Za tę naklejkę konfiskują samochody bez litości. Mocne słowa policji
Mianem prowokacji oraz popieraniem zbrojnej agresji nazwała policja naklejki, jakie zauważono na samochodach poruszających się po drogach Łotwy i Estonii. Istnieje podejrzenie, że są one reakcją na ostatnie decyzje Unii Europejskiej.
Na niektórych samochodach na Łotwie i w Estonii zauważono naklejki z napisem cyrylicą "Ja russkij" lub "Ja russkaja". Łotewska policja w poniedziałek oświadczyła, że umieszczanie takich haseł jest niedopuszczalne.

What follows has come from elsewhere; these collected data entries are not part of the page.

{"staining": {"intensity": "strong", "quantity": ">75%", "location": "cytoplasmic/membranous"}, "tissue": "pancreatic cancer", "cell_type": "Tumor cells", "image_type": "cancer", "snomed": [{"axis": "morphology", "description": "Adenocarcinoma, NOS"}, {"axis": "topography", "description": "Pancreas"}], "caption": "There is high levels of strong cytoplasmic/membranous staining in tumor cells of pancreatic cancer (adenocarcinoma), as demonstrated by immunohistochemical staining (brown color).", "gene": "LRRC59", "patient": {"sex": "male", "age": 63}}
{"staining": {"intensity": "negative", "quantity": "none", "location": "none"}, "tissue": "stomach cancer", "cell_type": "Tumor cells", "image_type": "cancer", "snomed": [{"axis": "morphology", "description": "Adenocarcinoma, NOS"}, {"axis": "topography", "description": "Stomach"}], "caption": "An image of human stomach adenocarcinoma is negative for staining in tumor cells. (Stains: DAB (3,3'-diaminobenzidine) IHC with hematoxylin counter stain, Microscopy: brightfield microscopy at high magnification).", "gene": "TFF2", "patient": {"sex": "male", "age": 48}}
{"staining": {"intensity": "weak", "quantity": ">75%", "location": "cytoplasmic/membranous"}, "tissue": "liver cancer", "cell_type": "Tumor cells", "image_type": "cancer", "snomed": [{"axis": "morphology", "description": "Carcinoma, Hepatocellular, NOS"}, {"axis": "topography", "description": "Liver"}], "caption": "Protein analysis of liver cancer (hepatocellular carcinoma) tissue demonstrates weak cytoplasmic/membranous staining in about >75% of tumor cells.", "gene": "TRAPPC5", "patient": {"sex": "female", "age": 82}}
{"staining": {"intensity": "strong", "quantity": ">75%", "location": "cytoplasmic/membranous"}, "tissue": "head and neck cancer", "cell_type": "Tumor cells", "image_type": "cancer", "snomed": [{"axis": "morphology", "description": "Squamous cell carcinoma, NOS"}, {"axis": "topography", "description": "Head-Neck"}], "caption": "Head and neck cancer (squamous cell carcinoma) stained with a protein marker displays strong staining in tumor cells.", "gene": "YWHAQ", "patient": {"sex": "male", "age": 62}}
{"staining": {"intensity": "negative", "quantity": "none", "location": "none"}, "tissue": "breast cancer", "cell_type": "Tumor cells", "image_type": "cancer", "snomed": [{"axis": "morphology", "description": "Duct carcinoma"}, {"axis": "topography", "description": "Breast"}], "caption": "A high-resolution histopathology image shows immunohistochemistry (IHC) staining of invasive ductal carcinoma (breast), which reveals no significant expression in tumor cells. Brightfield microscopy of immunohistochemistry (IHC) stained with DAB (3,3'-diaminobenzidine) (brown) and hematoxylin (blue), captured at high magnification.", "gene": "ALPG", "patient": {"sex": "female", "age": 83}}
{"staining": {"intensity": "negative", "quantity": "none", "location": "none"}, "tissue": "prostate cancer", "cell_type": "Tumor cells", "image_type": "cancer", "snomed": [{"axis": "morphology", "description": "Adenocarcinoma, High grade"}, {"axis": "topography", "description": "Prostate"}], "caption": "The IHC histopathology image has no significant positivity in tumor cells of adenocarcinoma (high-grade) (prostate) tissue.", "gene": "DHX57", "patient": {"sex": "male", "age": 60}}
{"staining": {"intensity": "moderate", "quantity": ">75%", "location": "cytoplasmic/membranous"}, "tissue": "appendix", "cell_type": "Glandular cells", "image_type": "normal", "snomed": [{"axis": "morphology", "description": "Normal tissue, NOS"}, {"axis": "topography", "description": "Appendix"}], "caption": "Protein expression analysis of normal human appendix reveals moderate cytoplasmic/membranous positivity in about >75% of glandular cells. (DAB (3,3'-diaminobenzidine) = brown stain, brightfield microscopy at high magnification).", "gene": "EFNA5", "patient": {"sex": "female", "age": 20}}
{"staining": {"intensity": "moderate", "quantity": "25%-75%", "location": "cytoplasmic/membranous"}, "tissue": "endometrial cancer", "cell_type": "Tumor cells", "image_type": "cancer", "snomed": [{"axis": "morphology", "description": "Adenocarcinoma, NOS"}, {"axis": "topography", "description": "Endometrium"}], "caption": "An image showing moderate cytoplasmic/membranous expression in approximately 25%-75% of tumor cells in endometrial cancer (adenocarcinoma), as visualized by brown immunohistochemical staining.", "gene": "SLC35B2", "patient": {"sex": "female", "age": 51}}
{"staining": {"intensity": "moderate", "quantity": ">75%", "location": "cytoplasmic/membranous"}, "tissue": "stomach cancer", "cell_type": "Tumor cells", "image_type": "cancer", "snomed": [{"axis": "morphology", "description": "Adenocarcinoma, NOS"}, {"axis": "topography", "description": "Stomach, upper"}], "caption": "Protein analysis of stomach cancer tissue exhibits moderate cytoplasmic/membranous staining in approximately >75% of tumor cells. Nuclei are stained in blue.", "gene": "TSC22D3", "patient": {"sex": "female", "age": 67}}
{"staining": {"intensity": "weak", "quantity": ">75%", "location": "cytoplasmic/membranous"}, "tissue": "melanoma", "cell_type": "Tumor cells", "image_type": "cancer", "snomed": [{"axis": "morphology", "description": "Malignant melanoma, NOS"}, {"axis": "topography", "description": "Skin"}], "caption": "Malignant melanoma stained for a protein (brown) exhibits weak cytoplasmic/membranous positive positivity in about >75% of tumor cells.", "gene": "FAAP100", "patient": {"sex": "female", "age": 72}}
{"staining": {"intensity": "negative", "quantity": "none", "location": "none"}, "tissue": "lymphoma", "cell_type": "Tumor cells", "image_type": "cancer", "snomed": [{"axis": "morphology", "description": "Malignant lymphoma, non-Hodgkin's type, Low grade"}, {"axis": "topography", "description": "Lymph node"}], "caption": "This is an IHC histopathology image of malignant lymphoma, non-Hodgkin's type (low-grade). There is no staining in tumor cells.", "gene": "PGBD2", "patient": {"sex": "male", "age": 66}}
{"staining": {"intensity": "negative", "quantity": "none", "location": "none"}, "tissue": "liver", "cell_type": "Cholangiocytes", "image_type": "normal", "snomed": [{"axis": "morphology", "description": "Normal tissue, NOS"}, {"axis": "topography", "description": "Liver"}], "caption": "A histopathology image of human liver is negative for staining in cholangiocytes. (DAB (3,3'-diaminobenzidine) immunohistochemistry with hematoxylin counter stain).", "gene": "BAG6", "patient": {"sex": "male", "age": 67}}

Jak dodano, naklejenie takiego hasła na samochodzie może świadczyć o "pochwalaniu wojskowej agresji albo wyrażaniu poparcia dla zbrodni wojennych, popełnionych przez państwo-agresora na Ukrainie". Policja może zażądać natychmiastowego usunięcia z pojazdu takich naklejek oraz może poprosić właściciela o wyjaśnienie jego motywacji. W przypadku wykrycia złamania prawa, sprawca może być pociągnięty do odpowiedzialności administracyjnej - zapowiedziano.
Jak zaznacza Delfi, w mediach społecznościowych pojawiły się zdjęcia, na których widać samochód z napisem "Ja russkaja". Fotografie wzbudziły niezadowolenie wśród internautów, którzy zaapelowali do organów ścigania o "bardziej aktywne działania".